Commady
No, that isn’t a misspelling. It’s a joke, because it turns out that commas can be funny. I discovered this while teaching my advanced ESOL writing students. Most of the class time is spent reviewing student essays, addressing organization, clarity, grammar, and word choice. The essays range from funny to poignant to informative, and are often thought-provoking. And in my current class they are also littered with commas.
The thing about commas is that they are easy to overuse. I have been guilty of using too many commas (in fact, I just removed two commas from this essay). As I write, if I take a pause in the sentence in my mind, I place a comma. Sometimes they are necessary but other times they are not. There are cases where they can help distinguish between a loving person and a cannibal:
I enjoy cooking, my family, and my dog.
versus
I enjoy cooking my family and my dog.
Often the decision isn’t as clear.
The other day my class decided to share commas. Take them from the overusers and give them to the under- users. Borrow them from one sentence and donate them to another. We thought of having a big pile in the middle of the table to share, or to charge for them so we stopped using them carelessly. Just because they are small and easy to insert does not diminish their value or the care with which they should be used.
At one point we seriously considered manufacturing them and turning it into a business, buying and selling them like a commodity. It took a few seconds to realize the absurdity of the notion. Although now that I think of it, if you manufactured a whole set of punctuation along with a set of letters from cardboard or wood, maybe it could be a learning tool? Hmm…
Not to kill the fun with over-analysis, but the good thing about finding humor in a problem is that it brings attention to it and allows you see it in new ways. I never thought deeply about how I use commas. As a fiction writer i tend to be a bit liberal with grammar rules under the guise of “literary license”. I don’t recall ever being taught the rules of grammar in school. My knowledge, such as it is, evolved naturally from years of reading and writing in English. I look up grammar rules on Google to keep one step ahead of my students much the same way I read Physics for Layman books to keep up with my son’s thirst for knowledge about Black Holes when he was younger.
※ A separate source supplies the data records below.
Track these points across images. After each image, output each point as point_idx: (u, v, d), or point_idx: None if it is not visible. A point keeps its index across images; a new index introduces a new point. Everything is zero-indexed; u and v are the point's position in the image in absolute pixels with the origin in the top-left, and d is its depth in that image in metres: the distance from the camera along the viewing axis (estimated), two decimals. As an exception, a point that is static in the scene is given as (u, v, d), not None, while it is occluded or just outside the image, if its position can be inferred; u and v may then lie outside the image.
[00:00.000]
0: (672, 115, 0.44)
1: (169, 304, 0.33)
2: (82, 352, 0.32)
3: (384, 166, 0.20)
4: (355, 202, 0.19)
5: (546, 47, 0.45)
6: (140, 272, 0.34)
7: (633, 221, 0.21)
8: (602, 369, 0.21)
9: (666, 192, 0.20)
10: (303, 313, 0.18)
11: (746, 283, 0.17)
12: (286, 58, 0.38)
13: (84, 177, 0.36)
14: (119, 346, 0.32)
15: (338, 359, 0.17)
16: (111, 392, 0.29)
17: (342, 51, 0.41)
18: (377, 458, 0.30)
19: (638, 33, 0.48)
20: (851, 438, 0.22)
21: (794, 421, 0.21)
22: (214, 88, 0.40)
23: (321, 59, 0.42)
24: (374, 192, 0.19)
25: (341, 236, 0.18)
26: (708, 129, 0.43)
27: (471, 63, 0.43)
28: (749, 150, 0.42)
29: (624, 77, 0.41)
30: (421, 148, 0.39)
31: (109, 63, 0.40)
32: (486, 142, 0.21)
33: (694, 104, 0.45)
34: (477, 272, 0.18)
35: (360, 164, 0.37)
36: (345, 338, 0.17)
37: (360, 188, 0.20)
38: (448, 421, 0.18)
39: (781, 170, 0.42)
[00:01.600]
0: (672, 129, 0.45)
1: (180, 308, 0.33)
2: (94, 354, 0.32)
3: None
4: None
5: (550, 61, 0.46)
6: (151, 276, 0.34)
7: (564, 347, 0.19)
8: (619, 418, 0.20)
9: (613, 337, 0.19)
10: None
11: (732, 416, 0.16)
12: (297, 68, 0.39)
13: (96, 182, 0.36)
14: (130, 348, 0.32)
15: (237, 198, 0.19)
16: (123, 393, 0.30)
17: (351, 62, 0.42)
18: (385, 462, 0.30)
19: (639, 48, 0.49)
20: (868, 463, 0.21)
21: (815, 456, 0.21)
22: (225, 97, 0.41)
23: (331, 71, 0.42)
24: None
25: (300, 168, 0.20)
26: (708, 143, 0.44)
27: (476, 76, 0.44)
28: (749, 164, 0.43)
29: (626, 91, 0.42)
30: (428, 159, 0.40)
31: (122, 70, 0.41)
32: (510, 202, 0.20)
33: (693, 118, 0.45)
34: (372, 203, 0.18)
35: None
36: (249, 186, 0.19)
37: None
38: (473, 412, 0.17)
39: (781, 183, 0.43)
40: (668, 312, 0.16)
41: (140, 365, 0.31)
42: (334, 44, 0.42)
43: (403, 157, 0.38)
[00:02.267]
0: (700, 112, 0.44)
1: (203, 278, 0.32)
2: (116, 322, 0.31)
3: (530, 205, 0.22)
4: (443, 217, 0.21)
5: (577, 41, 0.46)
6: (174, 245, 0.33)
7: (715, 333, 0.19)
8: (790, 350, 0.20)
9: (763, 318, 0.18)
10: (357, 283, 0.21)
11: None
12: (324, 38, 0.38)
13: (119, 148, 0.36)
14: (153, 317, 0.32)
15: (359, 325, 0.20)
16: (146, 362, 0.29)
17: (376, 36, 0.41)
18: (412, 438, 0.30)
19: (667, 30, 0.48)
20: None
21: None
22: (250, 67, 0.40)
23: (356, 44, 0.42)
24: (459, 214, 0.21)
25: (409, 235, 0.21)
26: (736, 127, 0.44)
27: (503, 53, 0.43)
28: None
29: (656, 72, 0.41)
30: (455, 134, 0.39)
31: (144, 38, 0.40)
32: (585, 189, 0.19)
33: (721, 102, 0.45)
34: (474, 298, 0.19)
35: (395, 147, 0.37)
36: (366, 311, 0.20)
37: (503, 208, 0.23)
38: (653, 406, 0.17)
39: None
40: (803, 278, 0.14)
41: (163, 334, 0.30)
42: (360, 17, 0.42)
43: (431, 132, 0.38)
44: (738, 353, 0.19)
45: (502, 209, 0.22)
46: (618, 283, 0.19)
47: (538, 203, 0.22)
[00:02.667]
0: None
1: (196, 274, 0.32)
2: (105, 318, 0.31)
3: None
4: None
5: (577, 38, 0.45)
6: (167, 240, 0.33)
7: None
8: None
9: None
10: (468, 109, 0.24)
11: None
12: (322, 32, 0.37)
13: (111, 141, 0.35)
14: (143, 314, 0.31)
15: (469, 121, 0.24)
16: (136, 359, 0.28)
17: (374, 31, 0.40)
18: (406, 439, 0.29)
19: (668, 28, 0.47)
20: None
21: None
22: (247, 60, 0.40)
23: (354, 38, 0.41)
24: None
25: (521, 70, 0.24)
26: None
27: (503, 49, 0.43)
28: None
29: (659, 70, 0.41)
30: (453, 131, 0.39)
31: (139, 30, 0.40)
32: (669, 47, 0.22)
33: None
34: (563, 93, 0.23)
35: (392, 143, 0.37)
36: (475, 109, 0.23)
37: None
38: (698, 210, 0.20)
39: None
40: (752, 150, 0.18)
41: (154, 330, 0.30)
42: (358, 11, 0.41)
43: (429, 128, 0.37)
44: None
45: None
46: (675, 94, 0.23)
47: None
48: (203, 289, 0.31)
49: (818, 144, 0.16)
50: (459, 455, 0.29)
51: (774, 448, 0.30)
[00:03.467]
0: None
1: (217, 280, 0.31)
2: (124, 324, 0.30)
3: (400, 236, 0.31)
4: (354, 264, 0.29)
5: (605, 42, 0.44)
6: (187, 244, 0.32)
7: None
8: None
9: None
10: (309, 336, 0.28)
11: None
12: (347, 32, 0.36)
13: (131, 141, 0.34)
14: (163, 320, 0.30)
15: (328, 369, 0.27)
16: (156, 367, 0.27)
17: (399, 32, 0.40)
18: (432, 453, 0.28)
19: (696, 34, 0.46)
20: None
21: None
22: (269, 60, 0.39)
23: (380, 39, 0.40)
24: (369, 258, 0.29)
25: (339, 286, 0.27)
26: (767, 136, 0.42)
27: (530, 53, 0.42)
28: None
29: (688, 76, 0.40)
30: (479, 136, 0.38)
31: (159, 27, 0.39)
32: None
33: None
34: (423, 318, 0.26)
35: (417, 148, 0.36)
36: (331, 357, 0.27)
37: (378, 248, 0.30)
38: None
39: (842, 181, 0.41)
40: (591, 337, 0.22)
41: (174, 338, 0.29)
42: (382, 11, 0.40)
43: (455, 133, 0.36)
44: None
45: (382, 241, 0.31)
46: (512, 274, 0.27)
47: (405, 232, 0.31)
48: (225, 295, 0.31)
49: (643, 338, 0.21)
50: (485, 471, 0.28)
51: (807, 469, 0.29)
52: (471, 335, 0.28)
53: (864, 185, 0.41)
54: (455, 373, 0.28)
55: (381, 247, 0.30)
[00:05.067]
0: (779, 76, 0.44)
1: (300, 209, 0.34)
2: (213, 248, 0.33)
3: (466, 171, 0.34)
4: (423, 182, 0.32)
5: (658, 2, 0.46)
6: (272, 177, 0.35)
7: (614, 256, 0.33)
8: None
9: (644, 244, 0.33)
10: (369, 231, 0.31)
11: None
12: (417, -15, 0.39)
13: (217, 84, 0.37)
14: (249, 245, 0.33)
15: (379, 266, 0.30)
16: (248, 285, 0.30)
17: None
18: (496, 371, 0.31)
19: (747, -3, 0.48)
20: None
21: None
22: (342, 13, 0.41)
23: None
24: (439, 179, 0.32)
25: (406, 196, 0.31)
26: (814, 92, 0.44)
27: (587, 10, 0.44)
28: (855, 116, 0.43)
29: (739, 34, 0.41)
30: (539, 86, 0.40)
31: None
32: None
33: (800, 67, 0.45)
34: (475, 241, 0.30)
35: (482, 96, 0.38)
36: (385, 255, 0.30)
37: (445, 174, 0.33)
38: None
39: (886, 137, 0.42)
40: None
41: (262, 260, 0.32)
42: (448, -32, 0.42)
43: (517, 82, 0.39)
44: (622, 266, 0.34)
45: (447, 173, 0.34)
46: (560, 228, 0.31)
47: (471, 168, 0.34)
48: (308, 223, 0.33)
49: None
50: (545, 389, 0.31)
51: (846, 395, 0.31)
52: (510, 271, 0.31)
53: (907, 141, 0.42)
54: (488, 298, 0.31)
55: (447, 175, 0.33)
Next week I will bring my class some handouts outlining the technical rules for using commas. I will offer a more academic approach, to give a framework for making the vitally important and continually necessary decisions about when and when not to use commas. But the touchstone for the lesson was the humor, the ability to laugh at our proclivity to insert commas every time we took a pause in our thinking and wanted to give our readers the same, brief, respite from thought. The cognitive dissonance that produced laughter also produced insight. For a teacher, that never gets old.